Р. Лафферти - Девятьсот бабушек
Таков был текст Гилария.
— Как только мы, образно говоря, нажмем на кнопку, то есть дадим добро Эпиктистесу, текст должен измениться, — сказал Григорий. — Используя сложнейший комплекс устройств, Эпикт отправит в прошлое аватара — полуробота, полупризрака. И предателя Гано в Рансесвальесе постигнет неприятность.
— Надеюсь, этот аватар не очень дорого стоит, — заметил Вилли Макджилли. — Мало ли, вдруг нам понадобится его уничтожить. Помнится, в детстве для такого рода целей каждый из нас имел дротик, выструганный из древесины красного вяза.
— Вилли, сейчас не до шуток, — строго заметил Глассье. — Кого ты, будучи мальчишкой, убил во времени?
— Ну, многих. Короля Ву из Маньчжурии, Папу Адриана VII[10], президента нашей страны Харди, короля Марселя из Оверни, философа Габриеля Топлица. И хорошо, что мы их убрали. Плохие были парни.
— Никогда о таких не слышал, — сказал Глассье.
— Естественно. Мы их убили, когда они были детьми.
— Хватит дурачиться, Вилли, — вмешался Григорий.
— Вилли не дурачится, — возразил Эпикт. — Откуда, по-вашему, я взял идею?
— Взгляните на мир, — тихо сказал Алоизий. — На наш городок с полудюжиной башен из серого кирпича. Мы сможем наблюдать, как он будет разрастаться или съеживаться. Изменится мир — изменится и городок.
— А я, кстати, еще не побывала на двух выставках из тех, что сейчас проходят в городе, — сказала Валерия. — Не дайте им исчезнуть! В конце концов, их всего три!
— Наше отношение к современным изящным искусствам полностью совпадает с мнениями, изложенными в рецензиях, которые мы также взяли в качестве эталонных текстов, — сказал Одифакс О’Ханлон. — Можете не соглашаться, но мы уже давно не видали такого упадка искусства. Живопись представлена только тремя школами, и все они переживают не лучшие времена. Современная скульптура — это школа «Металлолом» и непристойные паяные безделушки. Единственный действительно массовый вид искусства — граффити на стенах туалетов — не оставляет простора для воображения, отличается грубой стилистикой и просто неприятен для восприятия. Немногочисленные мыслители, которых я могу вспомнить, — покойный Тейяр де Шарден [11] и мертворожденные Сартр, Зелинский и Айхингер. Ну хорошо, раз вы смеетесь — нет смысла продолжать.

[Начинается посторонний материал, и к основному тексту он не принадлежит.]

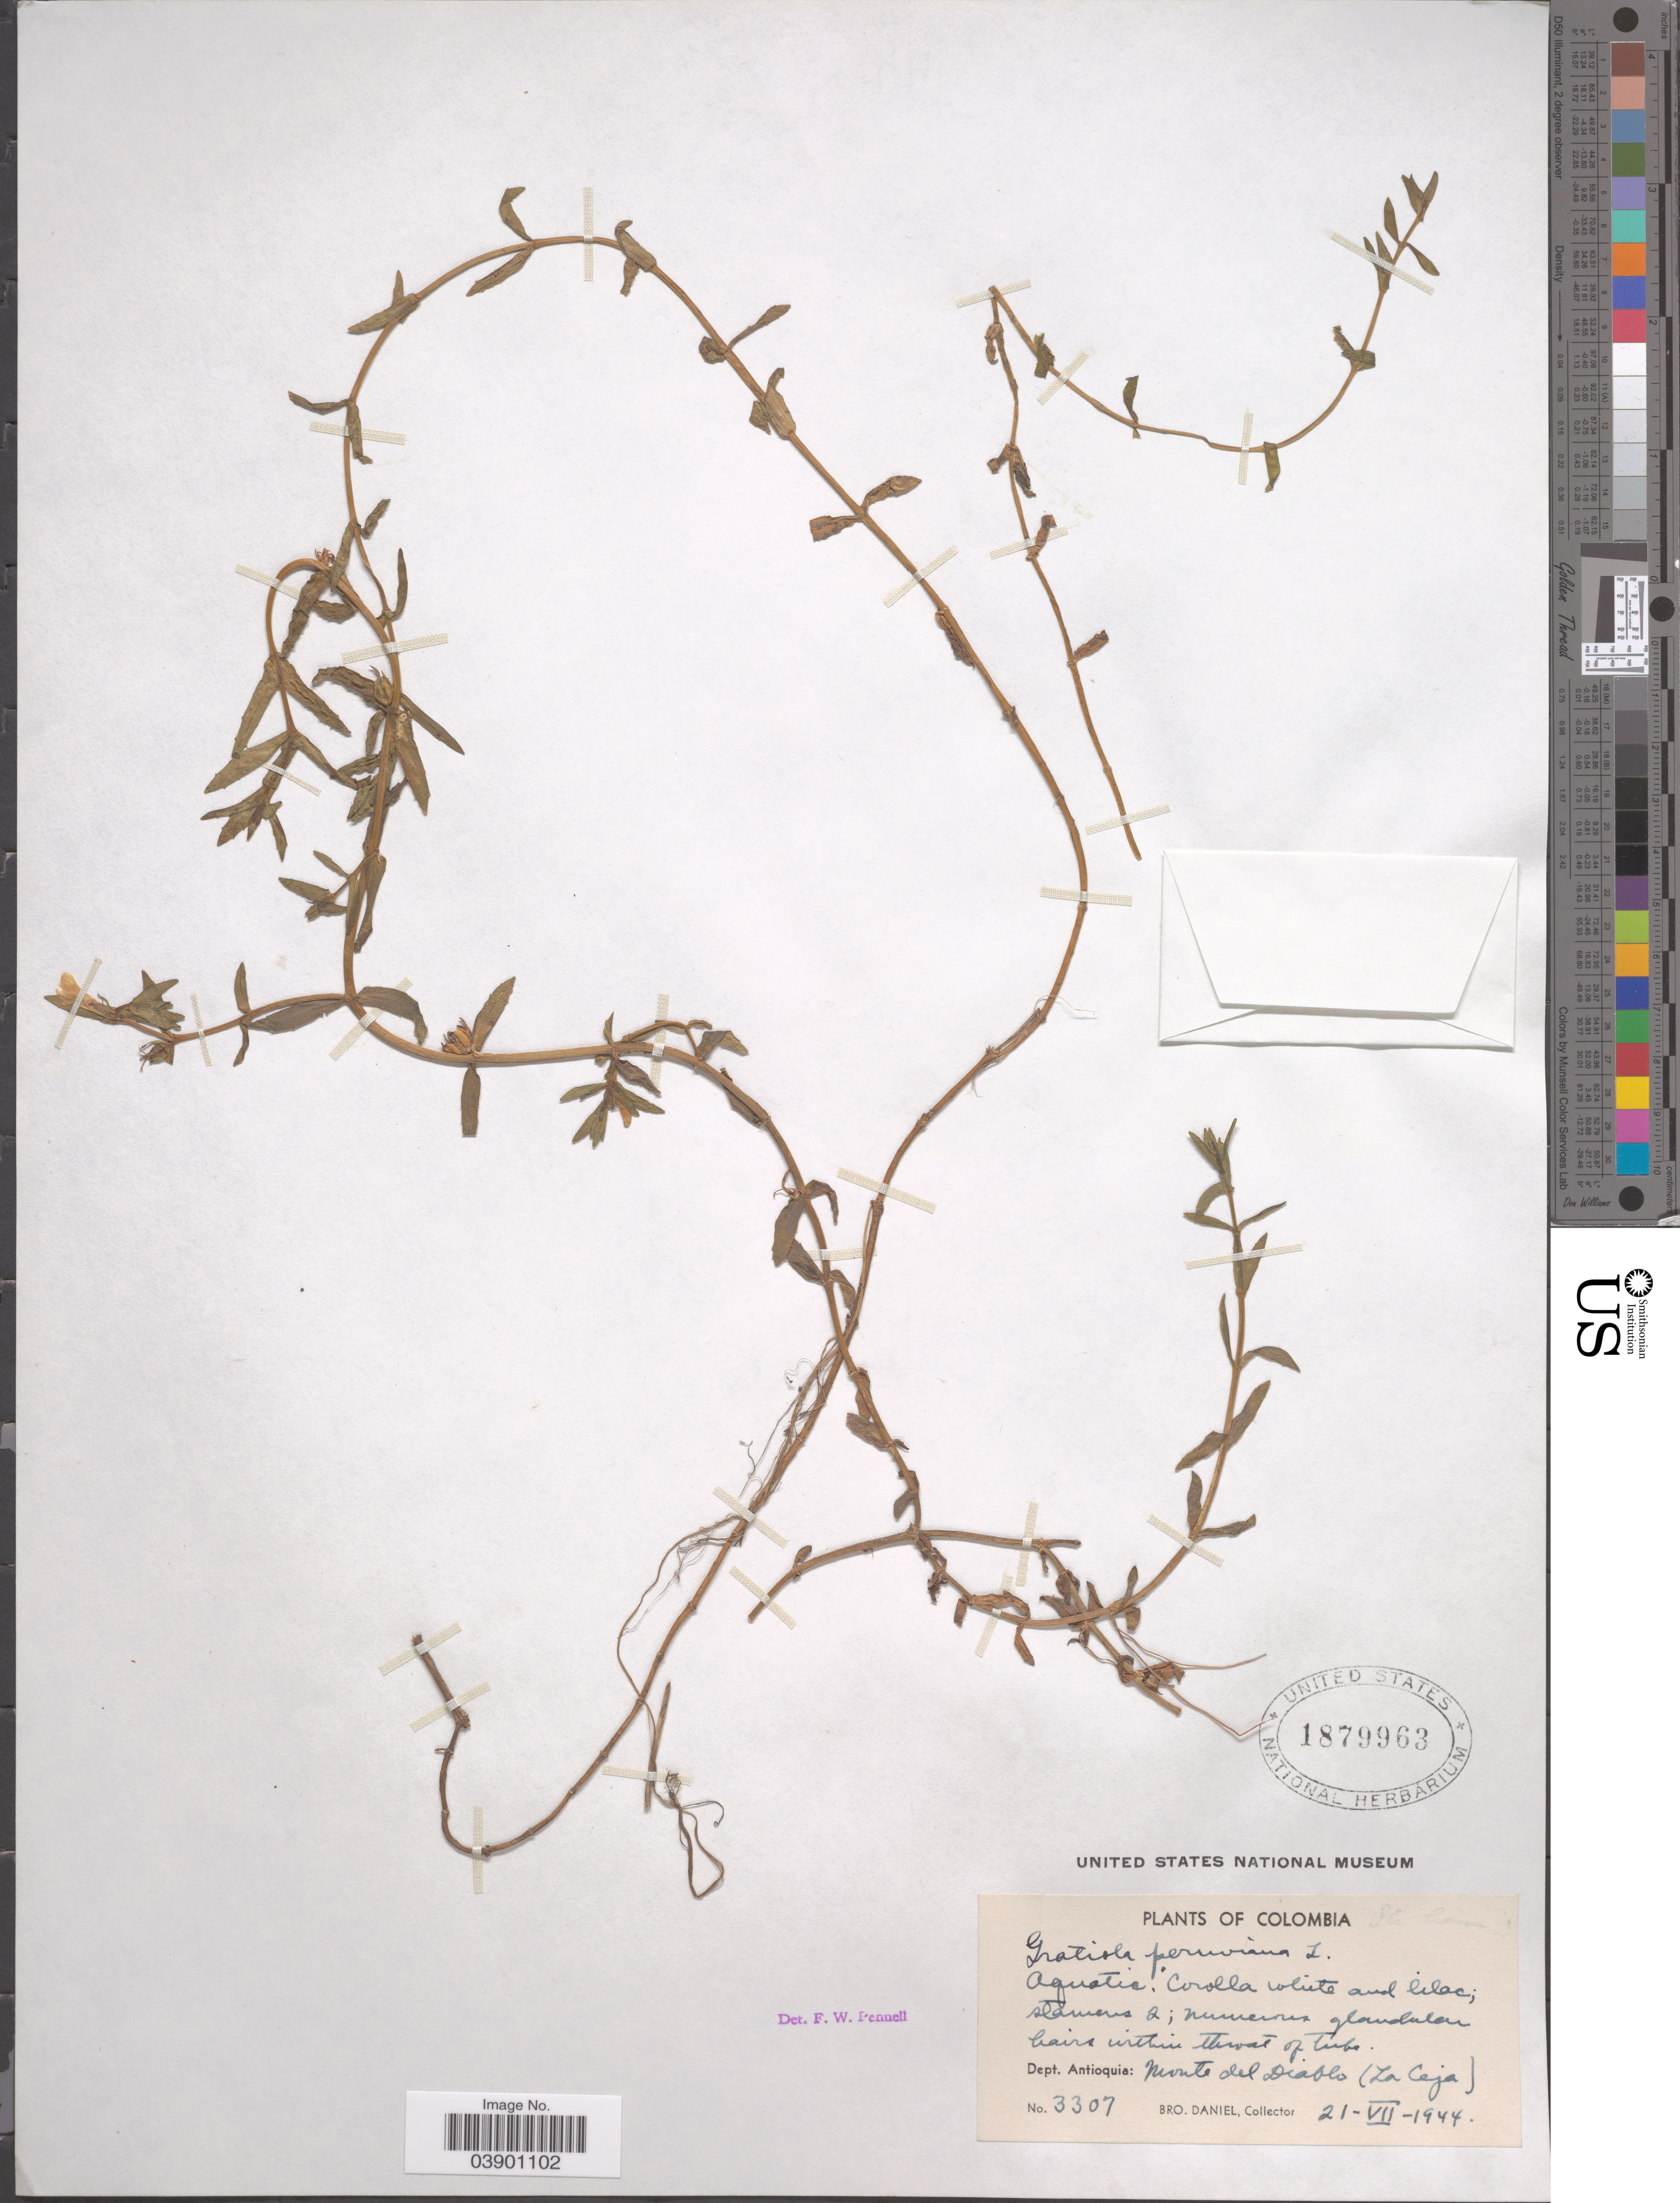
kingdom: Plantae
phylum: Tracheophyta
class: Magnoliopsida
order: Lamiales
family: Plantaginaceae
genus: Gratiola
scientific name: Gratiola peruviana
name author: L.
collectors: Bro. Daniel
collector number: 3307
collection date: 1944-07-21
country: Colombia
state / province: Antioquia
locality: Dept. Antioquia: Monte del Daiblo (La Ceja).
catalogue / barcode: US 1879963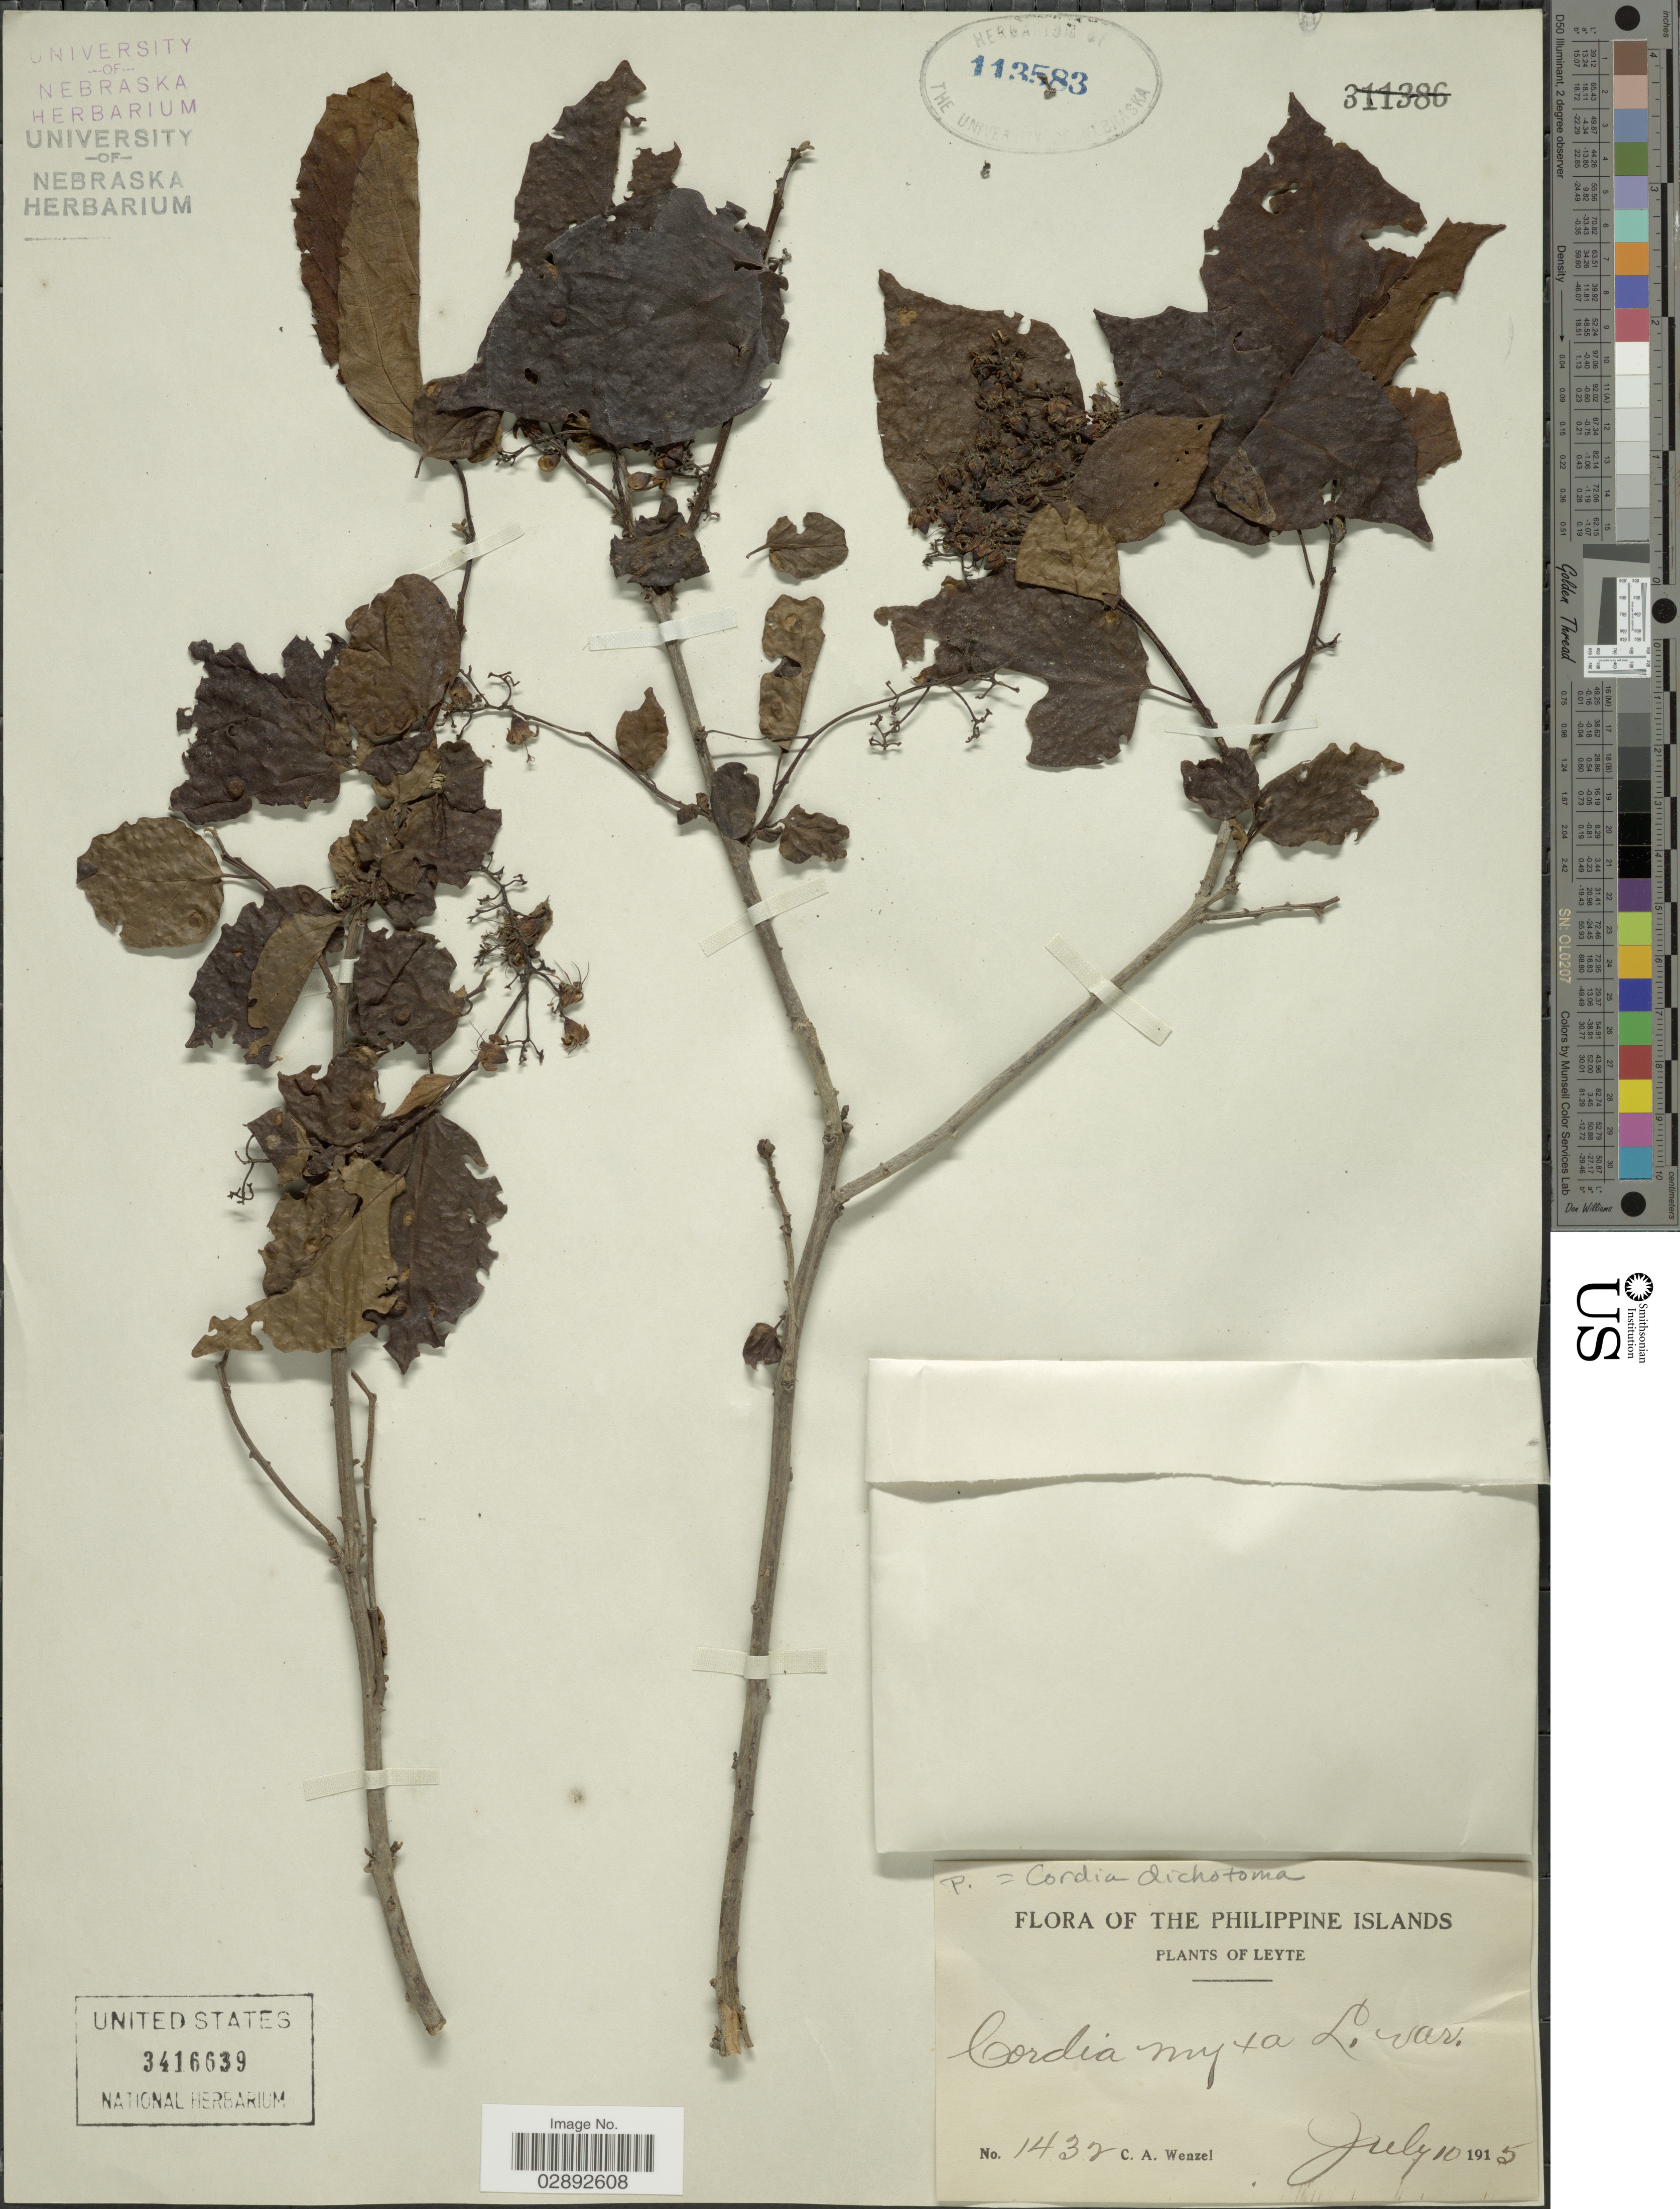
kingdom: Plantae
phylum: Tracheophyta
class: Magnoliopsida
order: Boraginales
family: Cordiaceae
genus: Cordia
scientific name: Cordia dichotoma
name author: G. Forst.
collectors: C. Wenzel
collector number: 1432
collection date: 1915-07-10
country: Philippines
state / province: Eastern Visayas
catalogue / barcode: US 3416639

— Все мы, здесь собравшиеся, — эксперты в различных областях знаний, — сказал Когсворт. — У большинства широкий кругозор. Мы хорошо знаем подноготную мира. Давайте же сделаем то, ради чего мы собрались, и посмотрим на результат.
— Эпикт, жми на кнопку! — распорядился Григорий Смирнов.
Из механических глубин Эпиктистес выпустил аватара — полуробота, полупризрака. Вечером 14-го дня августа месяца 778 года по дороге из Памплоны в Рансесвальесе предатель Гано был схвачен и вздернут на единственном в дубовой роще рожковом дереве.
И все изменилось.
— Ну как, Эпикт, сработало? — спросил Луи Лобачевский, сгорая от нетерпения. — Не вижу никаких изменений.
— Вернувшийся аватар доложил, что миссия выполнена, — сообщил Эпикт. — Я тоже не вижу ничего нового.
— Давайте посмотрим на свидетельства, — предложил Григорий.
Присутствующие — десять человек и три машины: Ктистек, Кресмоидек и Проаистематик — повернулись к свидетельствам и испытали разочарование.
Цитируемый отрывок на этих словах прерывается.